From one of America’s early highly regarded women writers comes this tale of a not overly successful doctor coming home at the end of the Civil War to find himself widowed with two daughters to raise and introduce into society. As a back drop to this is the rebonding of North and South and some of the difficulties that occurred due to the war.

Rebecca Harding Davis (1831-1910) is considered a pioneer of literary realism who worked towards social change for minorities through her writings. Her most noted work was a novella “Life in the Iron Mills”.

This eBook edition was carefully prepared by referring to an original text to correct scanning errors that are common in other versions. Old spellings and word usages have been preserved, but obvious spelling and other typesetting mistakes in the original have been corrected.

This edition was prepared and edited by Snazz eBooks™.

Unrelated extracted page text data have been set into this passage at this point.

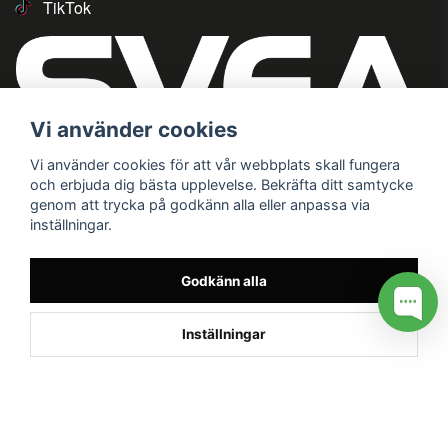
TikTok
Vi använder cookies
Vi använder cookies för att vår webbplats skall fungera
och erbjuda dig bästa upplevelse. Bekräfta ditt samtycke
genom att trycka på godkänn alla eller anpassa via
inställningar.
Godkänn alla
Inställningar
/* */
// G ADS CONVERSION PAGE --> //
// GTAG EVENT --> //
//
G TAG STYRNING --> //
// Hojtar Heatmap, Hotjar Tracking
Code for my site --> //
// Google tag (gtag.js) --> //
/* SWIFFTY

Original cover design and other original content of this edition are Copyright © 2013 by Snazz eBooks™. All rights reserved. No reproduction by any means is allowed without permission.

Here is an excerpt:

They always talked of “our little burgh” with proud humility: as the great Louis was known to his people only as “Monsieur,” because there could be but one gentleman in France. Of course they knew that there were other towns in the country, but they thought of them vaguely, as one does of affairs in the Antarctic circle. Luxborough was the final result of the creation. For it Columbus had sailed, and Washington fought, and the Bible been written. They delighted to tell each other that “with our resources and water power we could easily have surpassed Philadelphia at any time. But our people, sir, have had higher pursuits than trade.” A small college gave a scholastic flavor to the pursuits of some citizens; others were army and navy officers on half pay; still others derived their support from the meagre dividends of the venerable Luxborough Bank. But a meagre income did not interfere with the self-respect of any Luxboroughan. He wrapped his poverty about him as a royal garment and smiled down patronage on the world.

Now, these people all knew that their forefathers had been Swedish peasants who came over on the Key Of Calmar: or mechanics and cotters brought to his principality by Penn. But had they not founded Luxborough? That was a patent of nobility in the minds of their descendants, who clung fondly to their old oak chests and chain clocks.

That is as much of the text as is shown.